- WHAT THIS TASK INVOLVES: Copy out the records starting with the line that contains "True or false: the" and going on through the end of the records, leaving out the pictures.

*** RECORDED DATA ***

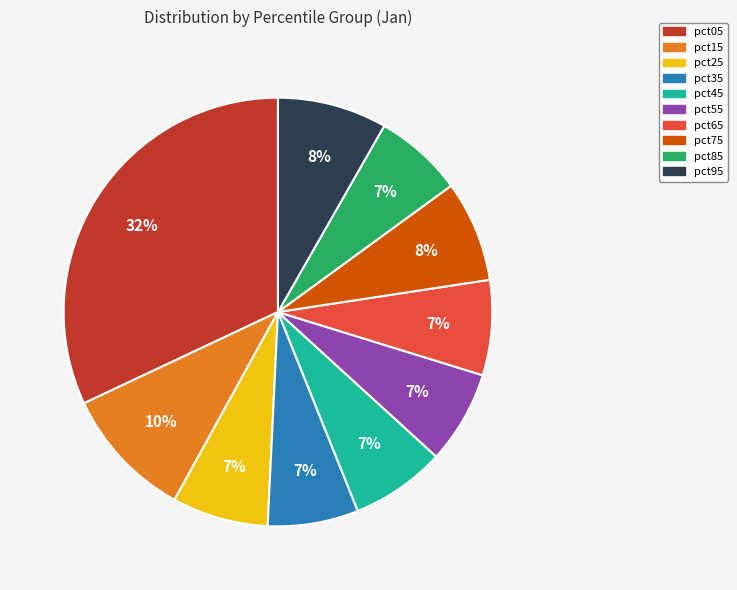

To the nearest percent, what percentage of the pie is pct55?

7%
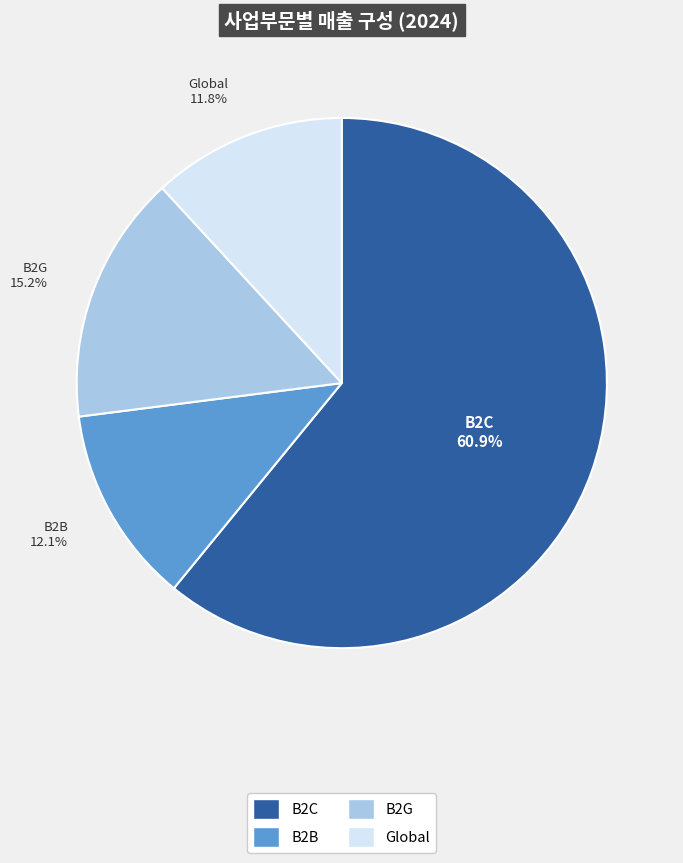

What percentage do B2G and B2C together represent?

76.1%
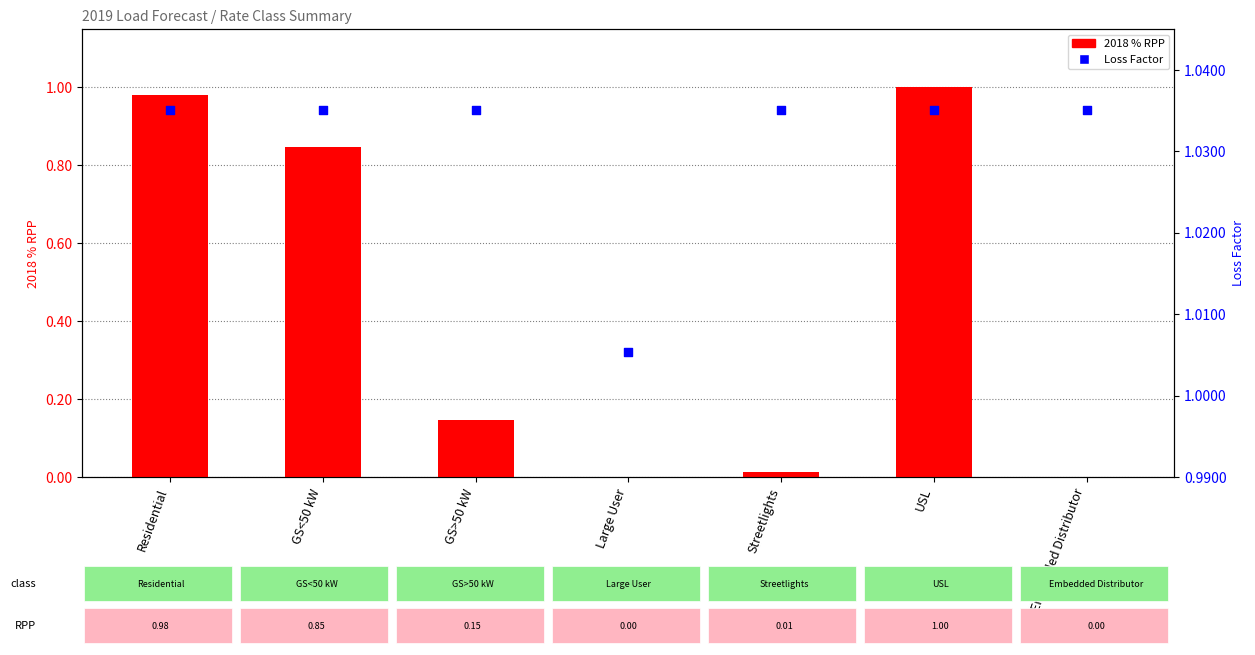

What are all the series names shown in the legend?

2018 % RPP, Loss Factor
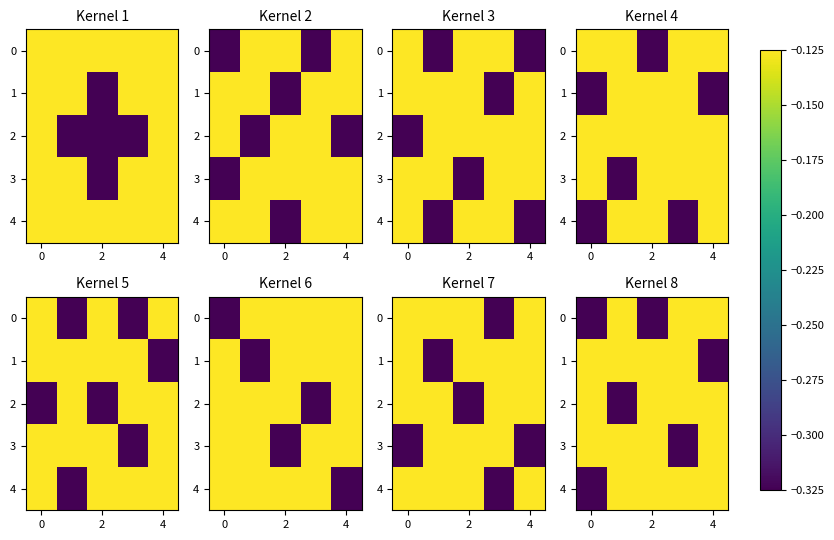

How many data points does each series have?

5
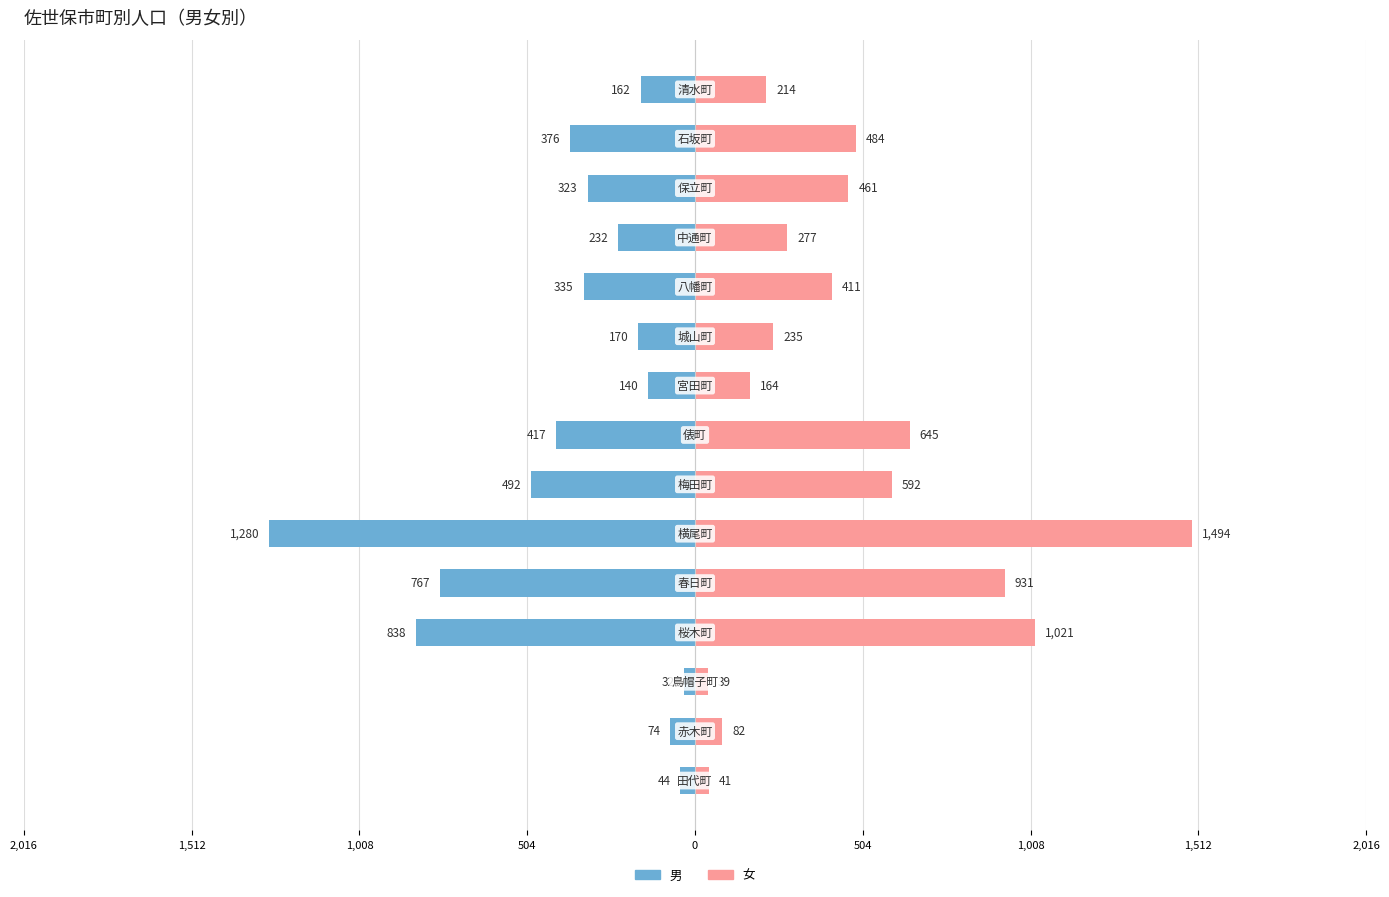

Count the number of data series in this chart.

2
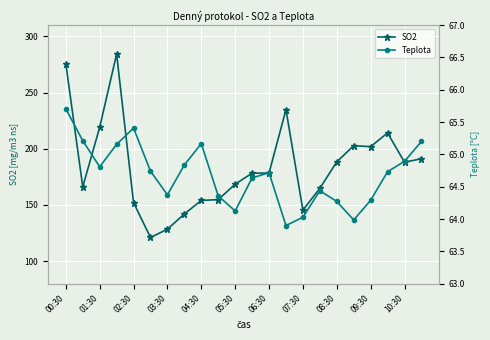

Is it true that SO2 equals 257.3 at 02:30?

False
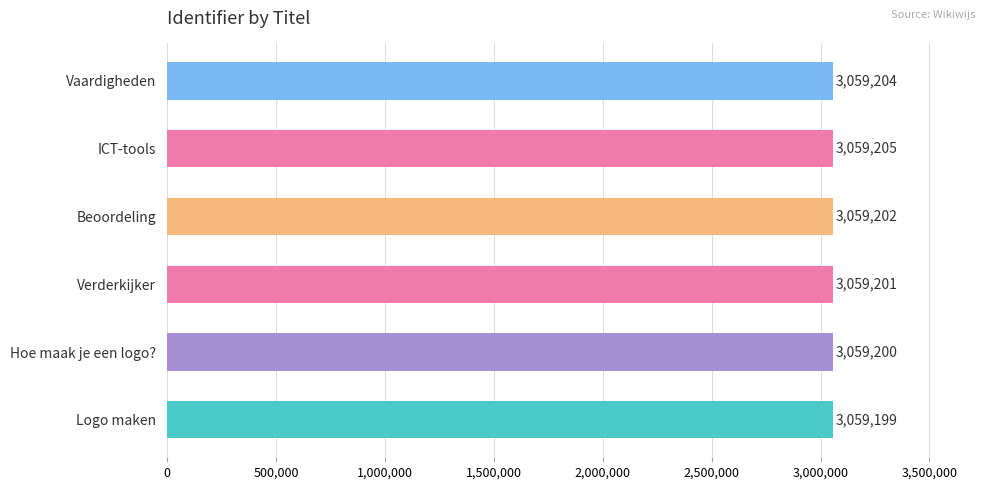

Count the number of data series in this chart.

1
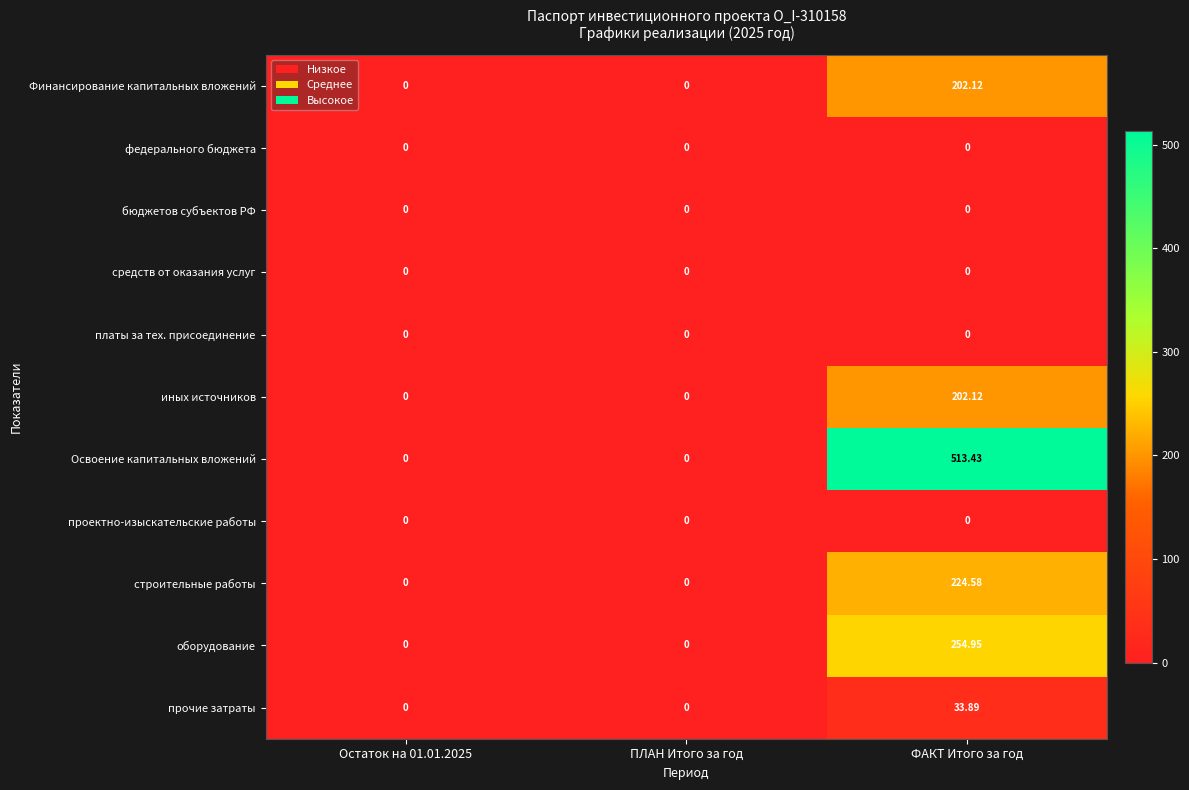

Which series has the largest range (max minus min)?

Освоение капитальных вложений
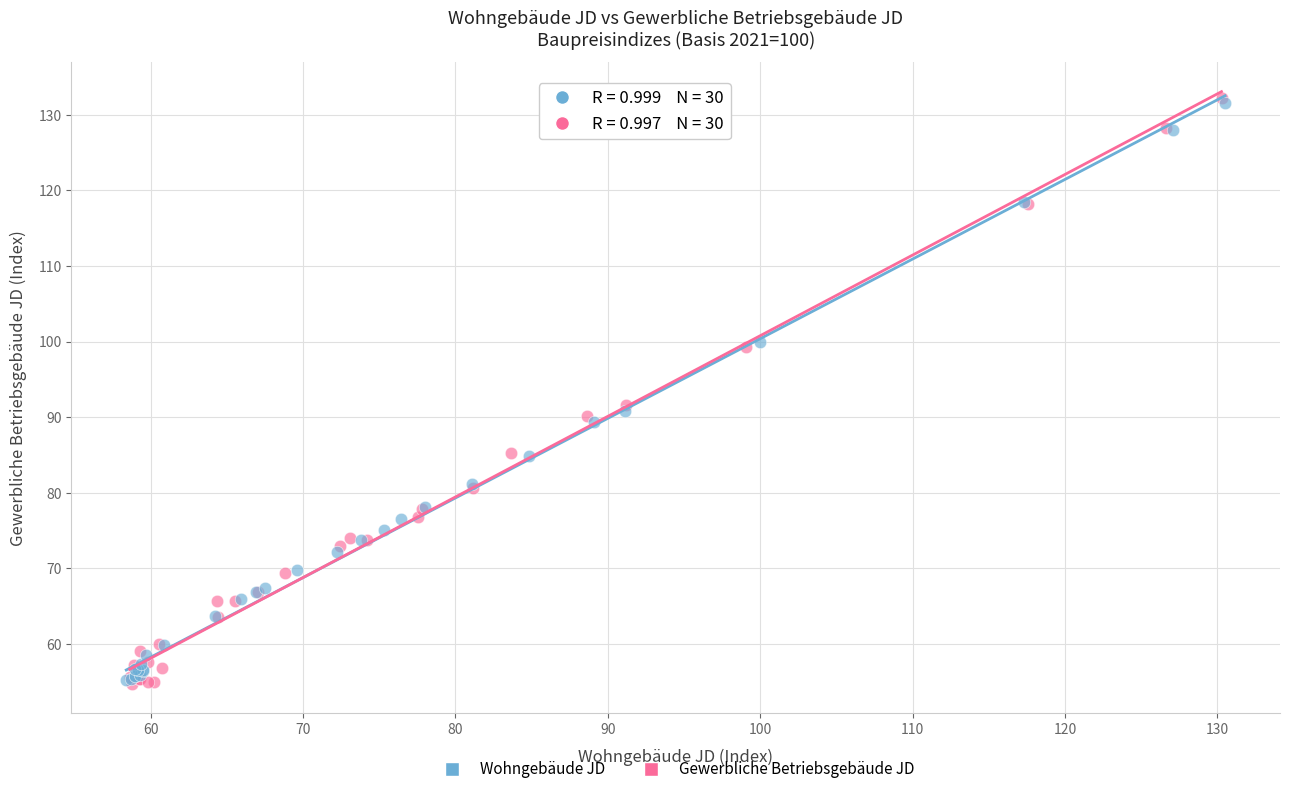

Which series has the widest spread of Y values?

Gewerbliche Betriebsgebäude JD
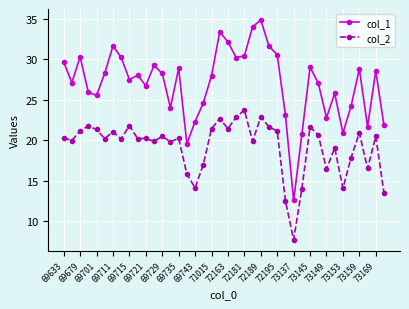

What is the value of the col_1 point at the 30th from the left?

20.7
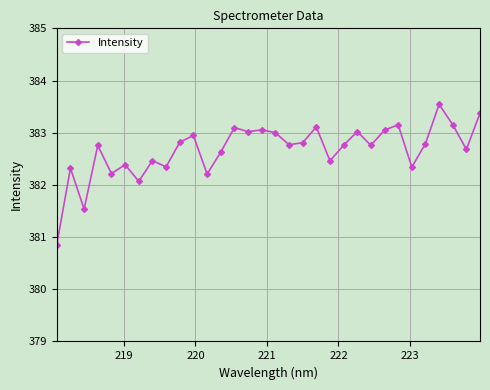

True or false: the data has more than 1 interior local peaks.

True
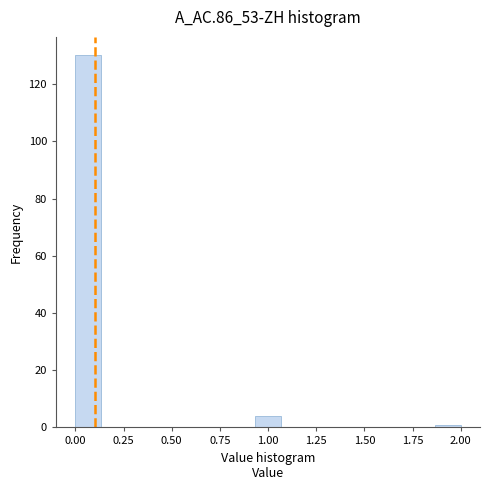

Read against the x-axis, roughly where is the centre of the tallest bar?

0.05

*** End of RECORDED DATA ***

- SOLUTION:
True or false: the data has more than 1 interior local peaks.

True

Read against the x-axis, roughly where is the centre of the tallest bar?

0.05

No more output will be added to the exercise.